Maui, Hawaii – July 28, 2015
This week trade Ministers from 12 Pacific countries, including Canada, could conclude an agreement to make it easier to trade with 40% of the world’s economy. But despite the fact that we’re a small economy that depends on trade, much of the public and political dialogue on the Trans Pacific Partnership has been focused inward. This is a mistake.
By focusing inward, we’re ignoring how improved access to international markets will grow our economy, create jobs and support communities. With so little attention to what exporters need from the TPP, who is standing up to keep Canada competitive in the global economy?
The opportunities and consequences of the TPP for Canada’s exporters are real. A substandard deal or Canada not being part of the TPP would handicap economic growth and job creation for at least the next two generations of Canadians. Take the agri-food sector as an example.
Over the last 10 years in Canada, agriculture and agri-food exports have grown by 77%, from $31 billion to over $56 billion – boosting farm cash receipts by 46% over the same period.
We’ve done this because we are globally competitive. An ambitious TPP deal could enable even more growth, along with the jobs that come with it.
Without a good TPP deal, farmers and processors in Canada will be disadvantaged relative to those in Australia or the US. Why should Canadians accept this?
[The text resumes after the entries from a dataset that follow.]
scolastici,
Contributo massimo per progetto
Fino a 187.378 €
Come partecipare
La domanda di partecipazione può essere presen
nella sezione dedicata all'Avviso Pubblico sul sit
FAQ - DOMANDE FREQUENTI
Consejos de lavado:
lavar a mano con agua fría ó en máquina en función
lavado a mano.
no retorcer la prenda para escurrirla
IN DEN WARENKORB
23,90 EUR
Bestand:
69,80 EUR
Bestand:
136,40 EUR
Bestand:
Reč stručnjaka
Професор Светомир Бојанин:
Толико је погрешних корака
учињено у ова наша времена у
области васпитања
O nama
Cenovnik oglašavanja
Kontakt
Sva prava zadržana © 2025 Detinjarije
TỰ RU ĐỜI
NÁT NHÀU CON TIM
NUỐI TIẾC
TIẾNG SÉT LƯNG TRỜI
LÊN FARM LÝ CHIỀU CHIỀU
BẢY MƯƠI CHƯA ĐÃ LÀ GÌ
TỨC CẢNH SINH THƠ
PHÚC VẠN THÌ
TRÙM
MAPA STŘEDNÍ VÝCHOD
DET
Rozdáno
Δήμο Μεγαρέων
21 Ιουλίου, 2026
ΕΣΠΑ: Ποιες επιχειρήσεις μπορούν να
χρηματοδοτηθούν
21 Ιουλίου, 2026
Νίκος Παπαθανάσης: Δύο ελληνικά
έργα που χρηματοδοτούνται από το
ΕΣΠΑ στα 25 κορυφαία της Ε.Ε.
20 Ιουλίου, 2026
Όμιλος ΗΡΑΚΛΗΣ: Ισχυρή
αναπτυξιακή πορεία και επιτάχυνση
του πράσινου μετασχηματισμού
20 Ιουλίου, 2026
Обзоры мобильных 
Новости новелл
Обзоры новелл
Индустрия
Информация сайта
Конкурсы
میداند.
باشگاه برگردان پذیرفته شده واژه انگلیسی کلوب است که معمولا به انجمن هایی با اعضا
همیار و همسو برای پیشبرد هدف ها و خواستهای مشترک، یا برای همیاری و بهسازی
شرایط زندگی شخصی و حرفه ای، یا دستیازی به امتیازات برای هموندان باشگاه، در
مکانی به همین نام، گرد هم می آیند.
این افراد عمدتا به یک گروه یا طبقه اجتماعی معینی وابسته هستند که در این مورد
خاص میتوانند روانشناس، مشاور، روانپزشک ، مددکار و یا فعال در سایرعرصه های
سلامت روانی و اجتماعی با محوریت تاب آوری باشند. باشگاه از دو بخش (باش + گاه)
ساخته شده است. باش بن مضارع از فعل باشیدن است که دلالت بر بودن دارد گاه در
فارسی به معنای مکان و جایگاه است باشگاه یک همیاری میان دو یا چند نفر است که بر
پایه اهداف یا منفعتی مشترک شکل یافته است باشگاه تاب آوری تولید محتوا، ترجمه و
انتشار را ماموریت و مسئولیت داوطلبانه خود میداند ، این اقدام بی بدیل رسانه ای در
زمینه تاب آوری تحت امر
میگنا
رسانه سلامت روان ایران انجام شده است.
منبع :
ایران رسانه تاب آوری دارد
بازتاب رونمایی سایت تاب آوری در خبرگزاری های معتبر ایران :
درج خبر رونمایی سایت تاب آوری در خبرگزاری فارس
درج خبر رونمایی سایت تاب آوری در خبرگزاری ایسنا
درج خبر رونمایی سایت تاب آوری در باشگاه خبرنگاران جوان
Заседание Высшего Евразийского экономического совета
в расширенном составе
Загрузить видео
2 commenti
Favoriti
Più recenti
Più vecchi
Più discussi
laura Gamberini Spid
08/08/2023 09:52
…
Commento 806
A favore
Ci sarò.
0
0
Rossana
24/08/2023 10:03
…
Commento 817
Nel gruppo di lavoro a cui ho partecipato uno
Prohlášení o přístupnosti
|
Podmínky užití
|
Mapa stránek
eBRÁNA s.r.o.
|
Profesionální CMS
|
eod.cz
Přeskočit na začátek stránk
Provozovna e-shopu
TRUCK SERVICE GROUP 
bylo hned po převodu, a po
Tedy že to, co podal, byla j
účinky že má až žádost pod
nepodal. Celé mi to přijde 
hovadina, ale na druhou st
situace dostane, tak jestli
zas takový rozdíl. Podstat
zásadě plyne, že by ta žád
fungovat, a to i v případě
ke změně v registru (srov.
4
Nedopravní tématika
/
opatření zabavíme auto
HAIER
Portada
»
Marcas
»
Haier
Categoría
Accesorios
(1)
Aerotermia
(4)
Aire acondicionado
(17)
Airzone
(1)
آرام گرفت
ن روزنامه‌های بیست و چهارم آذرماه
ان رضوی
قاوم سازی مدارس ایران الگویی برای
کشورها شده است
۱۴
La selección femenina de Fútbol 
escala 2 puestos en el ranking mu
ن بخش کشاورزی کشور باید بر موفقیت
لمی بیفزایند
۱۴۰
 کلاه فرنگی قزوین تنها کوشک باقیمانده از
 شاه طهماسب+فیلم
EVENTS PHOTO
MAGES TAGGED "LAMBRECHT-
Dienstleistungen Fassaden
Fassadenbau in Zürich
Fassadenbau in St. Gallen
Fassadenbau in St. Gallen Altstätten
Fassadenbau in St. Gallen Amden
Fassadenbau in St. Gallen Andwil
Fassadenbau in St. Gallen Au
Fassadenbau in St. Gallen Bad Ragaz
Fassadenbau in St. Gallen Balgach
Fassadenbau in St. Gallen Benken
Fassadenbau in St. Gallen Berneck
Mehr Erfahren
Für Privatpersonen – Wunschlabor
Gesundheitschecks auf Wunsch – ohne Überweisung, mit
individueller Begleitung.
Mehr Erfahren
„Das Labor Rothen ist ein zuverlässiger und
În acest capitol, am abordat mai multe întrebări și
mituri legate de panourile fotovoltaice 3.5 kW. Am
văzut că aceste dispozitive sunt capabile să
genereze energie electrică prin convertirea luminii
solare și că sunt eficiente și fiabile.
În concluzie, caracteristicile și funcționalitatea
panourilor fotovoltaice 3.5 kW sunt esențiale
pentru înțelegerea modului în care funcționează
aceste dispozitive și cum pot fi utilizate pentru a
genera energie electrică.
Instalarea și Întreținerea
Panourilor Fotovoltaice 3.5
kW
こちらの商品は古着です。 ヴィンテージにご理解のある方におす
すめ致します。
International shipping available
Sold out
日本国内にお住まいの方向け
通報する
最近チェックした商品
For Canadian barley farmers and value-added processors the TPP could increase exports by 150,000 tonnes worth $80 million. More export opportunities for pork and beef would also significantly increase demand for feed barley.
For wheat, not being part of the agreement would put at risk 1.5 to 2 million tonnes of premium exports to Japan. If Canada is not a founding member of the TPP, Canadian wheat farmers would cede growing premium markets in the Asia Pacific region to our competitors.
For canola, eliminating tariffs through the TPP would boost exports of value-added oil and meal by 1 million tonnes, worth $780 million. A TPP with Canada on the outside would hamper the competitiveness of 43,000 canola farmers and the entire value chain – putting at risk our longstanding $1.2 billion annual exports to Japan.
Last year, Canada exported over $2.3 billion worth of grains, oilseeds, pulses, and special crops to Japan, Malaysia and Singapore. These sales, along with the jobs and opportunity they create, could disappear without securing a plurilateral TPP agreement, or worse, if Canada is left behind.
With the TPP the Canadian beef sector could double or triple its current $100 million in exports to Japan as well as lock in access to developing markets like Vietnam that will be of growing importance in the future. As a founding member of TPP, Canada can set the terms of entry for future members – such as seeking the acceleration of tariff elimination in our existing agreement with Korea.
A TPP with Canada on the outside would place at risk $1 billion of current meat exports, and see a rapid decline of up to forty percent in the volume of pork exports to Japan, a market where the value of Canadian pork is much higher than most other markets. This would place over four thousand jobs in jeopardy.
For Canada’s refined sugar and sugar-containing products sector, the TPP is the only opportunity to address unfinished business in the NAFTA. A successful TPP could fix the $120 million annual loss in access to the US market that came from the NAFTA and WTO, supporting investment and exports from Canada’s $18 billion sugar-using food processing sector.
With over hundreds of thousands of Canadian agri-food jobs tied to export markets, it’s clear that a successful TPP is critical to all Canadians. Not just to maintain what we have now, but to allow continued growth in exports, jobs and prosperous communities.
The question is, who is thinking about where our future growth will come from and making sure that the TPP will deliver for Canadian exporters?
Let’s hope that all political leaders recognize the importance of the TPP for Canadian exporters and support a deal that enables our economy to continue growing.
Brian Innes is the President of the Canadian Agri-Food Trade Alliance.